А парижские поездки летом и осенью 1989-го! Не стоит более рассказывать отдельно о каждом путешествии – подробные картинки покажутся заметками капризного баловня судьбы. Тогда, летом, были занятные ученые заседания в институте Хюльтена и веселый день рождения Гарри Файфа в построенной им и еще не заселенной владельцами сверхсовременной вилле, где не было ни стен, ни дверей – все отовсюду было видно, как в театре конструктивистской поры. Был Париж глубокой осенью, с новыми приступами отчаянного одиночества, любопытными знакомствами, вспышками радости, – чего только не было!
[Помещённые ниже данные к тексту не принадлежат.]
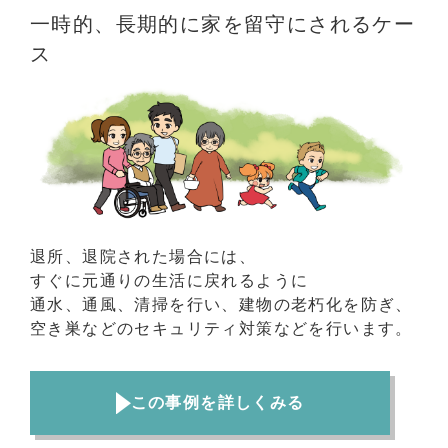
一時的、長期的に家を留守にされるケー
ス
退所、退院された場合には、
すぐに元通りの生活に戻れるように
通水、通風、清掃を行い、建物の老朽化を防ぎ、
空き巣などのセキュリティ対策などを行います。
この事例を詳しくみる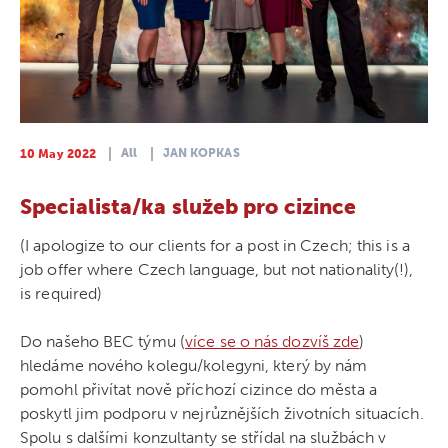
All
JAN KOPKAS
10 May 2022
Specialista/ka služeb pro cizince
(I apologize to our clients for a post in Czech; this is a
job offer where Czech language, but not nationality(!),
is required)
Do našeho BEC týmu (
více se o nás dozvíš zde
)
hledáme nového kolegu/kolegyni, který by nám
pomohl přivítat nově příchozí cizince do města a
poskytl jim podporu v nejrůznějších životních situacích.
Spolu s dalšími konzultanty se střídal na službách v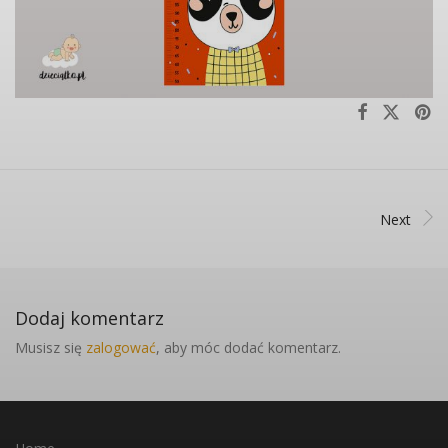
Next
Dodaj komentarz
Musisz się
zalogować
, aby móc dodać komentarz.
Возник в моей жизни еще один странный персонаж, человек совершенно иного мира, натуральный французский миллионер, обитавший на авеню Фош, коллекционер, мечтавший в собственной галерее неподалеку от площади Бастилии устроить выставку нашего тоталитарного искусства. Дальше разговоров и мечтаний дело не двинулось, но знакомство было любопытным. Богат этот господин был настолько, что это даже не казалось противным, он принадлежал другой жизни, даже – как мне казалось – к другой биологической системе. Роскошь его квартиры (целый этаж) и загородного дома вовсе не была дурного тона, скорее незаметна, и все же подавляла. Он собирал ультрасовременные вещи заоблачной цены, помнится, у него был даже один из вариантов знаменитого «Пальца» Сезара (Сезара Бальдаччини), автора скандально-великолепного «Кентавра», самого тогда модного парижского скульптора.
Вместе с тем миллионер был по-своему обаятелен; уже старый и смертельно больной, он никогда не предавался унынию, по-детски хвастался своим благосостоянием (что не слишком принято в Париже и считается дурным тоном, но у него выходило почти симпатично). Разговоры, которые он вел с людьми своего круга, казались мне светски-бессмысленными: сплетни о художниках, цены на картины, погода, налоги, но все это было частью процесса проживания жизни и умения ей радоваться. Что-то в нем еще чуть-чуть приоткрыло мне сокровенные французские тайны бытия: однажды он дал мне свою визитную карточку, где к имени и фамилии была прибавлена напечатанная на машинке приписка: «Il n’est de plus sérieus que le plaisir»[21]. Еще одно – тогда еще не внятное мне – подтверждение жизненной философии француза, и бедного, и богатого – любого.
Странным вспоминается Париж позднего ноября 1989-го, когда я прилетел подписывать договор о выставке «Территория искусства». Я узнал об этой командировке за несколько дней до отъезда, музейное начальство было занято, и поездку доверили мне – все делалось тогда просто. С консулом по каким-то случайным приемам я был знаком и договорился о срочной деловой визе в течение пяти минут.
Вероятно, улетая, я ощущал некоторую неловкость – не прошло и двух месяцев с последней поездки. Разумом понимал: поездка уже не из тех, которыми я грезил прежде, но ведь Париж, Париж…
Двадцать шестого ноября я оказался в мрачноватом, холодном и слишком дорогом (хотя и всего двухзвездочном) отеле «Монпансье» на улице Ришелье, у самой площади Пале-Руаяль. Мансардный косой потолок не веселил, а пугал, белые стены чудились больничными.
Я вышел из гостиницы в душной полубезумной тревоге. В стылом сизо-золотистом, пронизанном солнцем сумеречном тумане тускло светились молочно-серебряные круги рано зажженных фонарей у Французского театра, это было божественно и скорбно-прекрасно, но амок не давал мне увидеть красоту этого наступающего вечера, хотя я понимал, что эта красота есть и что она безвозвратно уходит. Почему-то я оказался на бульваре Сен-Мишель, где в bureau de tabac «La Favorite» съел торопливо и безрадостно «крок-мадам», запив его, как водится, пивом, но не сумев порадоваться любимому ритуалу. Я записал: «Париж становится окончательной реальностью», хотя вряд ли так чувствовал.